Shopping


2019 02 22  |  journal

I tend to have a fairly boring diet - partly because I hate cooking, but also partly because I'm severely visually impaired, so all I can get at the grocery store is what's right in front of my face.

If it's too far up, I can't see it. If it's too far down, I can't see it. I have to pick up every single package to read it, so I know what it is. Produce and meats are a little easier, because each meat is a particular colour. I still have to pick up the package to see what cut of meat it is, for example, but chicken is a particular colour, and beef the same, and so on. Granny Smith apples are a particular green that stands out, which makes life simple. Unfortunately, peaches and nectarines bear an unfortunate resemblance to certain types of apple, so yeah, I've touched apples thinking they're peaches.
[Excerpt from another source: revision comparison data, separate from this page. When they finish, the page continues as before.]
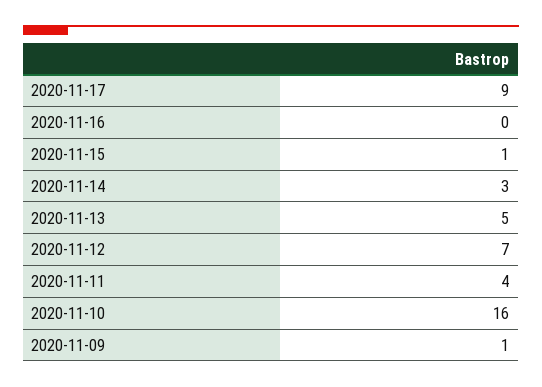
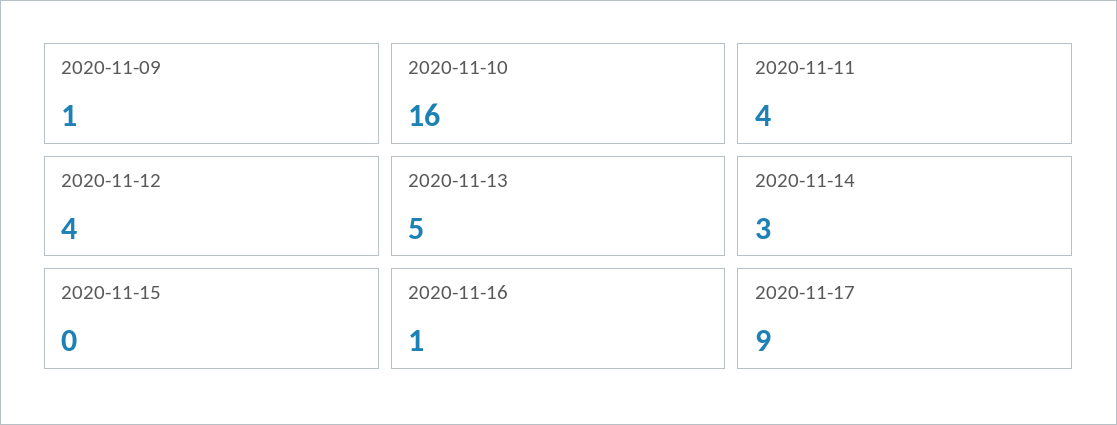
  {
    "2020-11-17": 9,
-   "2020-11-16": 0,
+   "2020-11-16": 1,
-   "2020-11-15": 1,
+   "2020-11-15": 0,
    "2020-11-14": 3,
    "2020-11-13": 5,
-   "2020-11-12": 7,
+   "2020-11-12": 4,
    "2020-11-11": 4,
    "2020-11-10": 16,
    "2020-11-09": 1
  }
It's an enormously frustrating pain in the ass to have to pick up every single bloody thing so you can read it, so you know what it is. I have to do this at book stores, art supply stores, every store. I can't browse the same way others can. This is partly why I got very much into shopping alone rather than with friends, because it takes me forever to do what others do in a much shorter span of time than forever.

Now, I don't normally shill for the house when it comes to any business, but I've got to tell you, that grocery services like Grocery Gateway, and now Instacart, are a godsend to me. I can browse a website, and someone else does the picking and choosing. I can not be utterly frustrated by the entire shopping experience, and/or having to ask for help every time I need something. I can actually buy things that would normally be outside of my "reach", because someone else is doing the heavy-seeing part.

If, by the by, you think I don't have to ask for help when ordering food at a fast food mall joint that has no paper menu I can hold in my hand, because I can't read the overhead behind the counter menu, then you'd be wrong. Every. Damned. Time.

As a much younger person I used to be embarrassed and even more frustrated by things like this. I thought there was something wrong (in more of a way than just physically) with me. I tried to hide it or get around it as much as I could, and get angry with myself because I had to intrude on other people to do simple things. I had no ability to articulate my disability, my frustrations. It took me years, decades, to figure my way around that one. I thought, for a very long time as a younger person, that I wasn't supposed to tell people I needed help. I don't know why that is. It doesn't matter now, because I have no issue saying, "Sorry, severe visual impairment. Can't read your menu/package/whatever."

Ah yes. Packaging. The thing I have to take pictures of with my phone and zoom in so I can read them. Thank you, modern technology, for the invention of the cameraphone. You are a miracle deserving of sainthood.